> **WHAT THE TASK REQUIRES**: Rewrite the passage about James Baldwin from "Today, tributes to" to "often invisible, impact.", putting "honors" wherever "tributes" appears.

> **EXCERPTED TEXT**:
···
After a brief stint working menial jobs in New Jersey as a young man, Baldwin hitched his wagon and took off for Paris, where he came into contact with the likes of writers Richard Wright and Ernest Hemingway. His Paris experience provided partial inspiration for future novels like 1956’s “Giovanni’s Room” and 1962’s “Another Country,” which dealt candidly with racial and sexual identities at a time when such topics were still taboo.
Motivated by the growing racial tension back in the United States, Baldwin came home in the early 1960s and threw himself into the fire of the burgeoning civil rights movement. He gave speeches and wrote prolifically for major publications of record about the growing tides of change in America. His groundbreaking 1963 book, “The Fire Next Time,” and “Blues for Mr. Charlie,” a play loosely based on the 1955 murder of Emmitt Till, are considered two of the era’s most influential works about race relations.
Over the years, Baldwin’s politics grew more militant. He became more supportive of black nationalists like Angela Davis and Stokley Carmichael. Following the assassination of Congo Prime Minister Patrice Lumumba in January 1961, black radicals stormed U.N. headquarters demanding answers to his murder. In a New York Times article written after the incident, Baldwin said the “riot” at the United Nations was “but a small echo of the black discontent now abroad” and “if we are not able, and quickly, to face and begin to eliminate the sources of discontent in our own country, we will never be able to do it in the world at large.”
For all his advocacy against racial injustice, Baldwin found himself dodging accusations of anti-Semitism throughout his career. One of his first major essays published in Commentary, a Jewish-owned publication, accused Jewish business owners of ripping off black Harlemites and “doing the dirty work of Christians.” There would be many more accusations, including when he allegedly defended the Rev. Jesse Jackson for his use of “Hymietown” during a speech at the University of Massachusetts, Amherst, in 1984.
“The anti-Semitic charges were incorrect,” Boyd said. “When he wrote the article for Commentary, there was a lot of hostility toward white businesses in Harlem at the time. Black folks like him at the time didn’t see a difference between Italians, Polish or Jewish — they were all white, as far as they were concerned. As a matter of fact, he had many close associates and advisors throughout his life who were Jewish.”
During the last two decades of his life, Baldwin continued to write books and essays that many say expressed his deep bitterness and anger toward the assassinations of many of his famous friends. Baldwin died on Nov. 30, 1987, in his home in southern France.
Today, tributes to Baldwin’s life have been limited — a commemorative stamp from the United States Postal Service, a passing reference in history books. However, according to Boyd, Baldwin’s legacy may have had a more significant, if often invisible, impact.
“He was a profound and prolific witness,” Boyd said. “He had that gift of eloquence and integrity. He spoke truth to power.”
Boyd believes that if Baldwin were alive today, he would be speaking out on pressing issues such as U.S. involvement in Iraq and the aftermath of Hurricane Katrina. It would only be natural for him to go where the fire was.
“We are responsible for the world in which we find ourselves,” Baldwin wrote in his book, “No Name in the Street,” “if only because we are the only sentient force which can change it.”
···
> **THE DATA**:
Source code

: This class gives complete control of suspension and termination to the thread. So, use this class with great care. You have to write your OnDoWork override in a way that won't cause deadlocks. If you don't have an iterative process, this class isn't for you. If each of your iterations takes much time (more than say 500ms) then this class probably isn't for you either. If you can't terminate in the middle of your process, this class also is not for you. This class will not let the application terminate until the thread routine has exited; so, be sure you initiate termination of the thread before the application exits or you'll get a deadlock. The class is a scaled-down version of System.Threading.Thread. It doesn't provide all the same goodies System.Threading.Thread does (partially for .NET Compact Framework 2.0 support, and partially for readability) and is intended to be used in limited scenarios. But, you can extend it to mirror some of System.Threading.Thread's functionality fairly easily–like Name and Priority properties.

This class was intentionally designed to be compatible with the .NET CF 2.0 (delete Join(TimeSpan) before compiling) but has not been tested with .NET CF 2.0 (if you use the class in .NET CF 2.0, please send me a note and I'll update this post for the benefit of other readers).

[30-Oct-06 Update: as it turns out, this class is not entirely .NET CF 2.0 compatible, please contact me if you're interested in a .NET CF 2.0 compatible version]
···
> **EXERCISE OUTPUT**:
Today, honors to Baldwin’s life have been limited — a commemorative stamp from the United States Postal Service, a passing reference in history books. However, according to Boyd, Baldwin’s legacy may have had a more significant, if often invisible, impact.